TEXTE ÉTUDIÉ:
De la démocratisation de l’État et la société à leur makhzenisation

 

Au sortir d'une des crises les plus importantes qu'a connu la monarchie au Maroc au milieu des années soixante dix, après deux coups d’État et une révolution armée au moyen atlas, le roi Hassan 2 a recours à ses deux méthodes habituelles pour sortir de la crise :

Tout d'abord, la méthode répressive, forte qui se solde par des assassinats des militaires et des civils -la mise en place du bagne de Tazmamart et la réactivation du bagne de kalaât magouna-, des arrestations massives dans les milieux de la jeunesse, l'interdiction de L'UNEM (Union nationale des étudiants du Maroc) et l'arrestation de sa direction, des procès expéditifs et la distribution de milliers d'années d'emprisonnement à l'encontre des opposants de tous bords, sans parler d'interdiction des organes et des journaux de l'opposition. De 1970 à 1974, ce sont les années sombres du règne du despote qui s'ajoutent à une histoire meurtrière déjà chargée par les massacres de 1958-59 au Rif, le début des années années soixante et la boucherie du 23 mars à Casablanca en 1965.

Images avec repères corporels localisés:
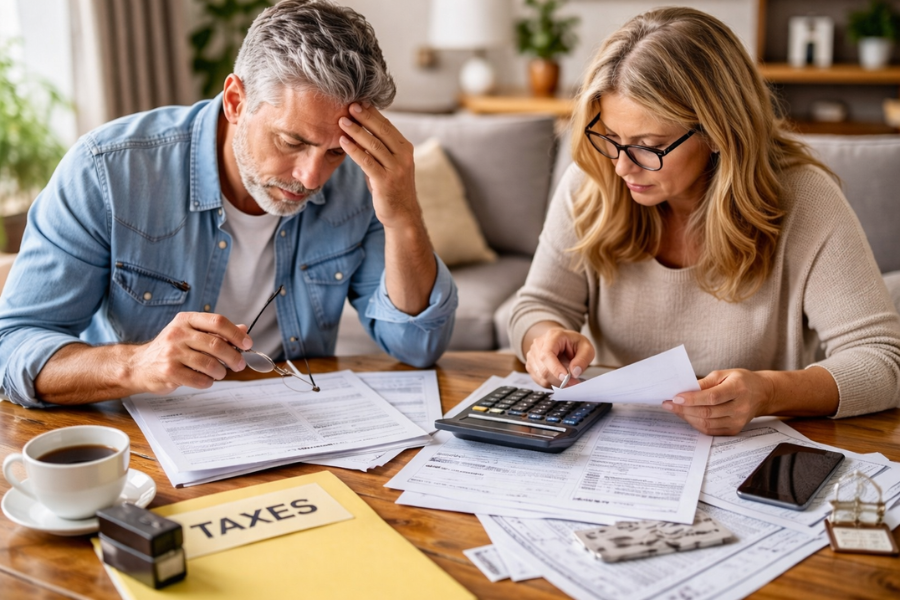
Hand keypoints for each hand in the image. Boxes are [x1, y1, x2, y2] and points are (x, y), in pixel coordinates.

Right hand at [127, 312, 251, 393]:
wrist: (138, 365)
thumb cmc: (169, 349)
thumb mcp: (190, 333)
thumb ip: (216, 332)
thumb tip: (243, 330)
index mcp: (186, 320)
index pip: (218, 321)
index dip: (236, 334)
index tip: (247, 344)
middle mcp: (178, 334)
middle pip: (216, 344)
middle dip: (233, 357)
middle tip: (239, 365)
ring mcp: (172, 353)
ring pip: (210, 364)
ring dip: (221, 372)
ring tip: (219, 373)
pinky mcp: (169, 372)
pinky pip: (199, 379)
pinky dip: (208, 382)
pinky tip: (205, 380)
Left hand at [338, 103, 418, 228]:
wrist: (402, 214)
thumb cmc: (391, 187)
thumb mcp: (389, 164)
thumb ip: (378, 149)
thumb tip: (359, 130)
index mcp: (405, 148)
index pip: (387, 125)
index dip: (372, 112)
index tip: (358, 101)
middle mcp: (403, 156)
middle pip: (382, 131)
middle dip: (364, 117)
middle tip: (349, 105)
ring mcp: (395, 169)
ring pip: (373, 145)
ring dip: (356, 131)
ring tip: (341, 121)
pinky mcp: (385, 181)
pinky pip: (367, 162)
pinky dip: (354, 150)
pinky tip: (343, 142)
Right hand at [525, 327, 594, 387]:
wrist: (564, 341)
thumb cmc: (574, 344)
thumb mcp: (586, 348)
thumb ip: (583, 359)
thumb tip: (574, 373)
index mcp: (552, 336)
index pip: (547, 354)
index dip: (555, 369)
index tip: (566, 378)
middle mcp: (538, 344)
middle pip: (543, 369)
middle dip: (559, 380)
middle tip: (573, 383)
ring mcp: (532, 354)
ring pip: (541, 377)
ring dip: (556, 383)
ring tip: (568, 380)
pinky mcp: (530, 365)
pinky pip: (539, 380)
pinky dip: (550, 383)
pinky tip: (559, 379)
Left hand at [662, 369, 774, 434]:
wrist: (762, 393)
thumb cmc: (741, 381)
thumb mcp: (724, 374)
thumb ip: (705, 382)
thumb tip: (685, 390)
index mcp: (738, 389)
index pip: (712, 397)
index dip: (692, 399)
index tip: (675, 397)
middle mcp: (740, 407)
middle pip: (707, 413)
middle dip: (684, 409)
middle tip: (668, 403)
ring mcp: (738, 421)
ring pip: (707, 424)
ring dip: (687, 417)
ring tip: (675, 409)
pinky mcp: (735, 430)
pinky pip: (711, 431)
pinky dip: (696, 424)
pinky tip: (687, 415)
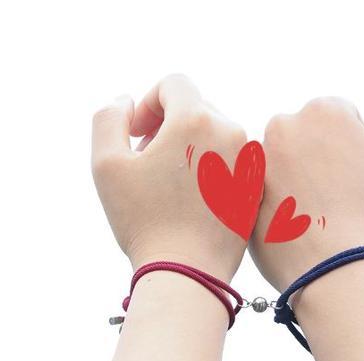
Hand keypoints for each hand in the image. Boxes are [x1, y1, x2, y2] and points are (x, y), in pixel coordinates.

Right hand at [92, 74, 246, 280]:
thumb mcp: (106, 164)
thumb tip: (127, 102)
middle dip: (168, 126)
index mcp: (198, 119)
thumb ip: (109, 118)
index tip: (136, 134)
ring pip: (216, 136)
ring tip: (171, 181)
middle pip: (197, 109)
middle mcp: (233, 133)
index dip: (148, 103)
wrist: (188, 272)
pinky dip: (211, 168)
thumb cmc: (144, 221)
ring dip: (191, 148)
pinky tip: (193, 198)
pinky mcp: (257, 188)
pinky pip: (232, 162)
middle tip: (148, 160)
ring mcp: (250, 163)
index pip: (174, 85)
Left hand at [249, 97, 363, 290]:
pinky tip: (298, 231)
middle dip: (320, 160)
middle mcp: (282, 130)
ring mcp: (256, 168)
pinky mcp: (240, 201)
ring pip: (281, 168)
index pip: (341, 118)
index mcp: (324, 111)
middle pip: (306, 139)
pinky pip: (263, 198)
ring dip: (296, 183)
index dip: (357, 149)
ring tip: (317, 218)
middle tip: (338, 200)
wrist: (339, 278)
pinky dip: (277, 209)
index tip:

À FAIRE:
**1.** Répondez aux questions suivantes sur le texte consacré au règne de Hassan 2 :
(a) Combien de coups d’État le texte mentionne-t-il avant la crise du milieu des années soixante-dix ?
(b) Quelle organisation étudiante est interdite ?
(c) Dans quelle ville et en quelle année a eu lieu la « boucherie du 23 mars » ?
**2.** Poursuivez le texte consacré au règne de Hassan 2 à partir de sa dernière phrase.
Les entrées ne sont pas utiles pour cet exercice.

RÉSULTATS DE L’EXERCICE:
**1.**
(a) Deux coups d’État.
(b) L’UNEM (Union nationale des étudiants du Maroc).
(c) À Casablanca, en 1965.

**2.**
La deuxième méthode dans laquelle il excelle aussi bien, consiste à tendre la carotte aux opposants sans pour autant les laisser croquer dedans. En effet, cette fois-ci la manœuvre est d'une grande envergure. Il joue sur la fibre nationaliste, pose la question du Sahara et de l'unité territoriale sur la table et promet des réformes avec des élections. La question du Sahara va devenir aux yeux de tous une affaire sacrée pour tout le monde, aucune voix, même qui ose s'interroger sur la manière de récupérer cette terre sous occupation espagnole, n'est tolérée. C'est une affaire dirigée par le roi et personne n'a le droit de dire quoique ce soit. Le roi impose sa méthode à travers une propagande accrue pour la marche verte présentée comme une marche de libération, mais à laquelle les marocains sont très souvent engagés de force par les services de l’État makhzenien.(Ces services sont venus chercher mon père et lui ont imposé de venir avec son camion pour transporter les manifestants aux portes du Sahara. Se méfiant du Makhzen, il n'avait aucune envie de participer à la manœuvre, mais ils l'ont forcé à le faire en menaçant de lui réquisitionner son véhicule. Mon père n'a jamais cru à la marocainité du Sahara et il a toujours soutenu le Polisario). Malheureusement l'histoire ne gardera que ce que la propagande a laissé passer en termes d'images et de discours télévisés. L'orchestration atteint ses limites lorsqu'il est demandé aux pauvres participants de s'arrêter aux portes du Sahara pour montrer au monde que la marche verte est pacifique et qu'elle a atteint son objectif en « obligeant » l'occupant espagnole à négocier. Pendant ce temps les forces armées royales étaient déjà positionnées sur le territoire sahraoui et s'étaient d'ores et déjà livrées aux massacres des populations sensées soutenir le Front Polisario qui menait une guerria contre l'Espagne et qui commençait à gagner du terrain.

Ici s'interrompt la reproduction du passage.